Restate word for word the lines below from the one that has "middle dip: (482, 840)" through the one that has "pinky tip: (259, 219)", keeping both and dropping all pictures.

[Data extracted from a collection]
##########

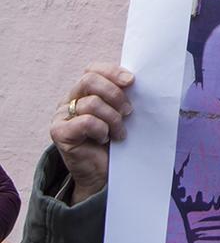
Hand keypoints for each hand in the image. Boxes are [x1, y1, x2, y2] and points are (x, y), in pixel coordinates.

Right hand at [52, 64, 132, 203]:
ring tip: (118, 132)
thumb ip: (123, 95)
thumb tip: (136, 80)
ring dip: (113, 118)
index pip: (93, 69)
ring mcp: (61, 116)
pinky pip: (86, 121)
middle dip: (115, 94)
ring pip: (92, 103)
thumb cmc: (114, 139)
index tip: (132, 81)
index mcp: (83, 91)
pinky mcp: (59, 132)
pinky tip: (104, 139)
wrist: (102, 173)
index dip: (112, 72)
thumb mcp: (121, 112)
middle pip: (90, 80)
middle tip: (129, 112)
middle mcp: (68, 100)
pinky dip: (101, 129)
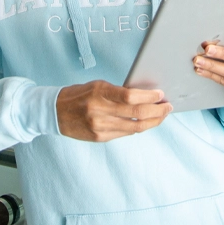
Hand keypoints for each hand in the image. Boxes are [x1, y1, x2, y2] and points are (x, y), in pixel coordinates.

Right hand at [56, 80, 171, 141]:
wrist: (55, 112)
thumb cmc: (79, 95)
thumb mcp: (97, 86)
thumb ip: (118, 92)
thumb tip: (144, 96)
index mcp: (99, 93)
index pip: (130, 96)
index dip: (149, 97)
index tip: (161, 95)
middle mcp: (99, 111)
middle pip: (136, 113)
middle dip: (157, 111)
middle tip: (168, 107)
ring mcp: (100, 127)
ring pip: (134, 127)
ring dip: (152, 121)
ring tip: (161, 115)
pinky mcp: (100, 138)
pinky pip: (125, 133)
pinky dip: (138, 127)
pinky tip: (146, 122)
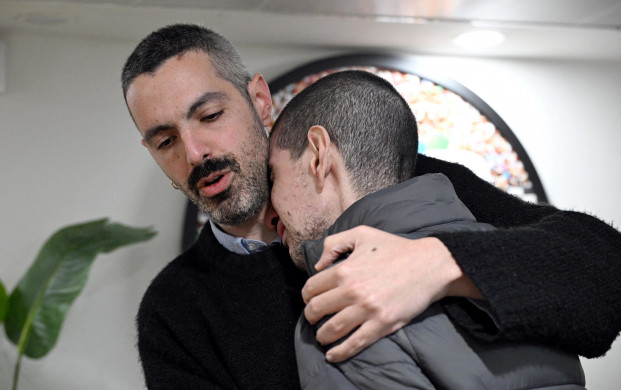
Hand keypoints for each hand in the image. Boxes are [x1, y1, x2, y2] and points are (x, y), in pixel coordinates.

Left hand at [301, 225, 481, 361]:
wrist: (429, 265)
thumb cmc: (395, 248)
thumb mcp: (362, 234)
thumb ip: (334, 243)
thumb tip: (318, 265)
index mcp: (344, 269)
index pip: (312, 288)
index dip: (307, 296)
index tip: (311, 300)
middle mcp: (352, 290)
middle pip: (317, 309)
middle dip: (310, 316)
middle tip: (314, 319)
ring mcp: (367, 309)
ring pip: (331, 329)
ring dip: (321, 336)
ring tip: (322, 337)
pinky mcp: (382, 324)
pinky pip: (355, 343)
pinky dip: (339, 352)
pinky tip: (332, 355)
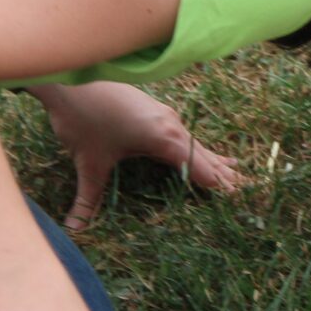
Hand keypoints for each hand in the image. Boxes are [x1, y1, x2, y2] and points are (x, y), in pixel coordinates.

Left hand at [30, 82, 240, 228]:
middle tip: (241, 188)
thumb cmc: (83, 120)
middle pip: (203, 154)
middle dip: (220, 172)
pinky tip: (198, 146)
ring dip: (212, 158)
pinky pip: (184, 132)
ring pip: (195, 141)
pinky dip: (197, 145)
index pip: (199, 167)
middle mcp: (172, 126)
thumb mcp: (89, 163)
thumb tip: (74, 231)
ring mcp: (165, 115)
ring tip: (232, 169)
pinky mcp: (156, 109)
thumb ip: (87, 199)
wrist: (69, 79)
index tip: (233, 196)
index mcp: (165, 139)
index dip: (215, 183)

##########

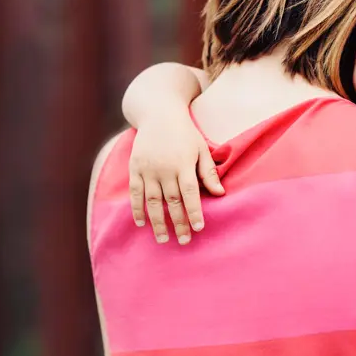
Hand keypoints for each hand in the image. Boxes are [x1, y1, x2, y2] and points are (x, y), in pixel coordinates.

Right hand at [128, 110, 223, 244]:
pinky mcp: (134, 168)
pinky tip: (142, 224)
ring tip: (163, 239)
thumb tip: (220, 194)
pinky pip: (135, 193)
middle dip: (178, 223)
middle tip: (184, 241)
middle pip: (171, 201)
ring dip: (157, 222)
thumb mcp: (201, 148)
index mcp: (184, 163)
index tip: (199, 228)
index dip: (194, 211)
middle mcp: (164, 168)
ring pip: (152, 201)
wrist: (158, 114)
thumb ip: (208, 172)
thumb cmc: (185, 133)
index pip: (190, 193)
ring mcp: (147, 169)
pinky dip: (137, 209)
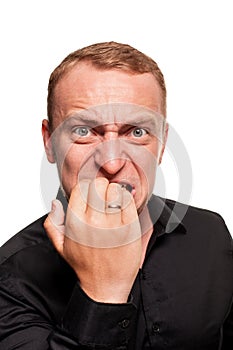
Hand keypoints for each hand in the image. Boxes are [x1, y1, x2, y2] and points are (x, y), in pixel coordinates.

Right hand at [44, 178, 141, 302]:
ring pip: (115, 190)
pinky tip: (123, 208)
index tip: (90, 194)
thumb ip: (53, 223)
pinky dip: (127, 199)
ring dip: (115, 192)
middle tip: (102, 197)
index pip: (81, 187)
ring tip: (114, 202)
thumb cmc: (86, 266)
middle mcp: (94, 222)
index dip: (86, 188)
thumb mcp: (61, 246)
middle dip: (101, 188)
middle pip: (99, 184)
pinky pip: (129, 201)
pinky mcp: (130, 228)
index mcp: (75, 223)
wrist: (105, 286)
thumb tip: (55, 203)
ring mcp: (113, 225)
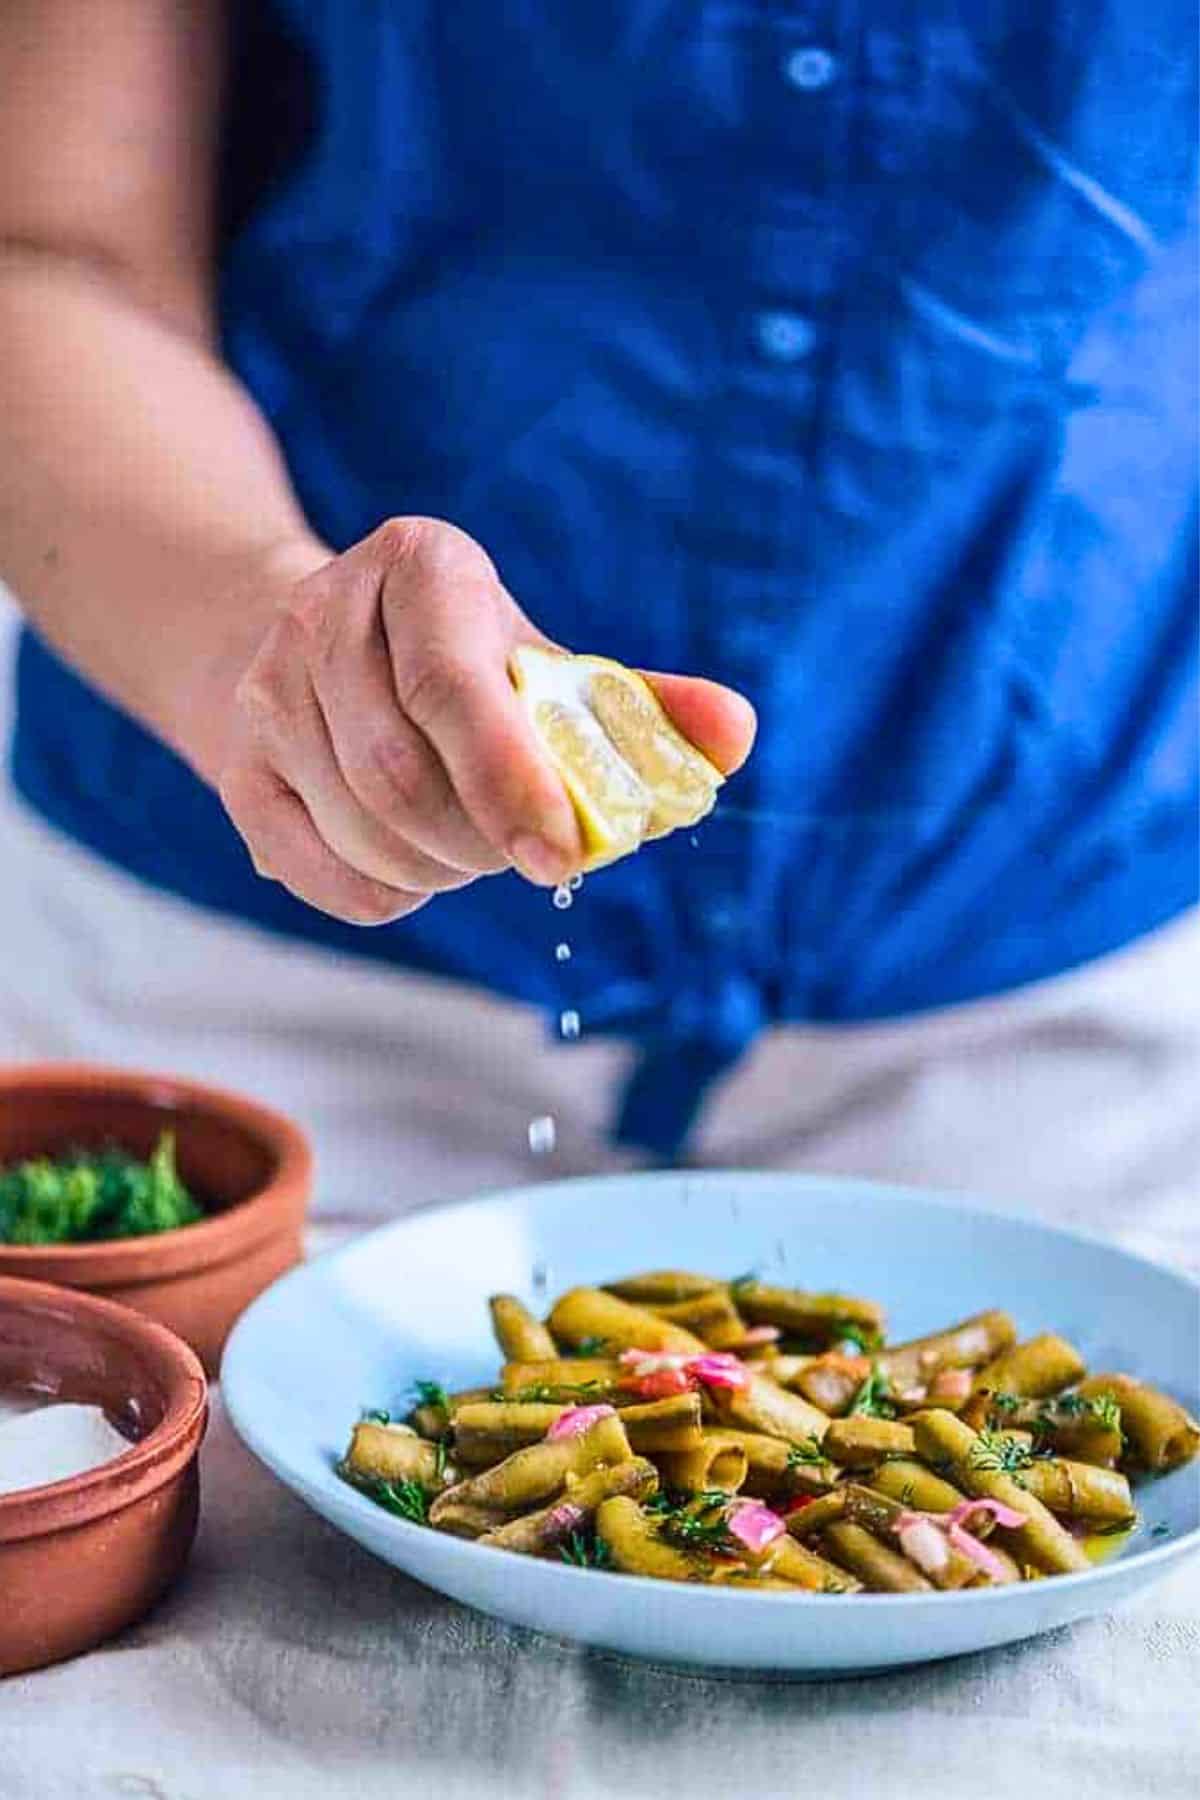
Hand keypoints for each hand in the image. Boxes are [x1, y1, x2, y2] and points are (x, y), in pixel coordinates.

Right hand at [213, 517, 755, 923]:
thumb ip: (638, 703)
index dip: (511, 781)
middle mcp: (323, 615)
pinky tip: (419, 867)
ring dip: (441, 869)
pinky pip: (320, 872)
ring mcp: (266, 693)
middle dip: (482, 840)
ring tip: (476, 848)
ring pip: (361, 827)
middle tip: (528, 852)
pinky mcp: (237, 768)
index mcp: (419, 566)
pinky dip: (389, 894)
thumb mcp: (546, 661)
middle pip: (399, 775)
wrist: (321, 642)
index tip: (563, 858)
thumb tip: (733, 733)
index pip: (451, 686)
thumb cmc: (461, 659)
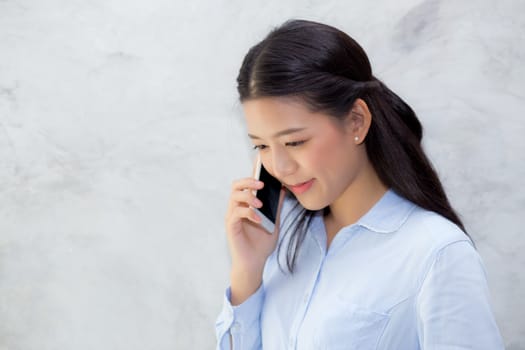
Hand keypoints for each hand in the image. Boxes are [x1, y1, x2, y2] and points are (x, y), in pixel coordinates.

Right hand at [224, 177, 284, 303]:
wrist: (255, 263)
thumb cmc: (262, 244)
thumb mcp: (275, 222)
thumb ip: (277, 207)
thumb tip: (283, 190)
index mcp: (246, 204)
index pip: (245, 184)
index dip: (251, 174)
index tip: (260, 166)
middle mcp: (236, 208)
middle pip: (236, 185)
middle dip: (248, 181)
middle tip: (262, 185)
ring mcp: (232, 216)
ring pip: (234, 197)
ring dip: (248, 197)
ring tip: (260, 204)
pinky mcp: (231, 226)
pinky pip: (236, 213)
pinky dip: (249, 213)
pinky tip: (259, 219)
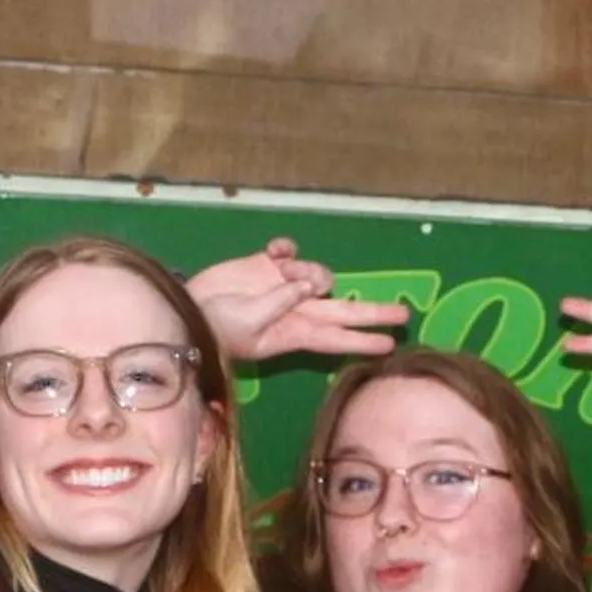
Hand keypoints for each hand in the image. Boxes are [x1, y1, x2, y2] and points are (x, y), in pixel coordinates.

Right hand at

##########

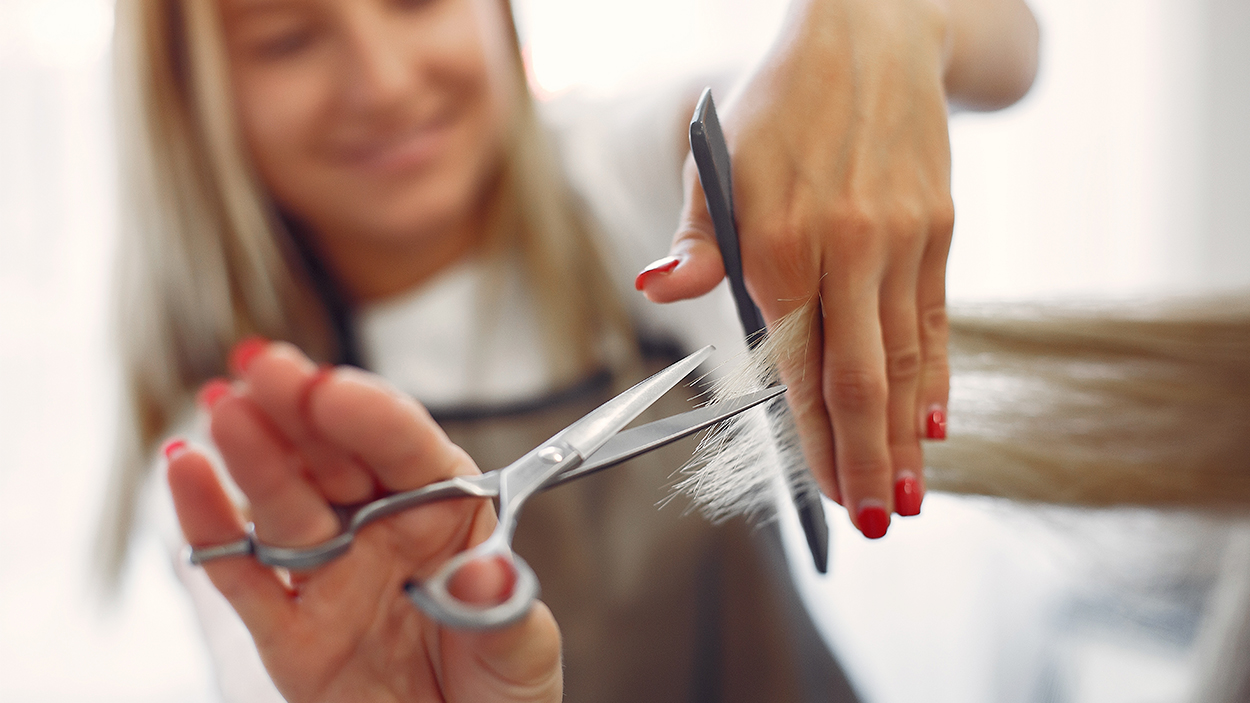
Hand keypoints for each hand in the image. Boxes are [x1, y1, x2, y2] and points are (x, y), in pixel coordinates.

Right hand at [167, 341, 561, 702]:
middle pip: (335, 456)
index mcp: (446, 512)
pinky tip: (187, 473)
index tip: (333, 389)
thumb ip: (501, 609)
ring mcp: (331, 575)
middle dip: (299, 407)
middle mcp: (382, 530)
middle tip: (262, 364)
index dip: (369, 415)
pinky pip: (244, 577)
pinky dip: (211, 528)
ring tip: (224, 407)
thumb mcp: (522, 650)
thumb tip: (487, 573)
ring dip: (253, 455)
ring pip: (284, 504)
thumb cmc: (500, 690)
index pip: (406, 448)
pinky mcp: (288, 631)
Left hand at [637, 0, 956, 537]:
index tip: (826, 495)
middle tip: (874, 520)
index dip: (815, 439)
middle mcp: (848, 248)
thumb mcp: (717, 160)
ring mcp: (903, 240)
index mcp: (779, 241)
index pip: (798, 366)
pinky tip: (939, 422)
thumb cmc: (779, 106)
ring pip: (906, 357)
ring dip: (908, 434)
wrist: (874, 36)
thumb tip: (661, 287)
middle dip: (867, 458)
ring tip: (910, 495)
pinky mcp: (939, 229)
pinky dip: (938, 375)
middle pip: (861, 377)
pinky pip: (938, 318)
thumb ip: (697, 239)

##########

TASK OUTPUT:
middle dip: (482, 840)
ring tip: (476, 848)
ring pip: (361, 827)
middle tip: (528, 852)
pinky mcp: (237, 768)
index mcp: (419, 566)
pinky dip: (389, 894)
thumb mcp: (546, 661)
middle pip: (399, 775)
wrist: (321, 642)
index tip: (563, 858)
thumb tip: (733, 733)
index pip: (451, 686)
thumb cmc: (461, 659)
Hand keypoints for each hand in the image. Boxes are [x1, y1, x2, y2] and points are (x, y), in pixel coordinates.

Right hand at [224, 177, 284, 303]:
wrist: (255, 263)
thumb cmc: (262, 244)
thumb mcp: (275, 222)
thumb ip: (277, 207)
thumb tip: (283, 190)
index mcp: (246, 204)
index pip: (245, 184)
index dip: (251, 174)
index tip: (260, 166)
middle mcp: (236, 208)
middle pip: (236, 185)
middle dip: (248, 181)
middle tip: (262, 185)
ring mcp: (232, 216)
ring pip: (234, 197)
ring dip: (248, 197)
ring tip: (260, 204)
pinky mcp: (231, 226)
pinky pip: (236, 213)
pinky dip: (249, 213)
pinky tip: (259, 219)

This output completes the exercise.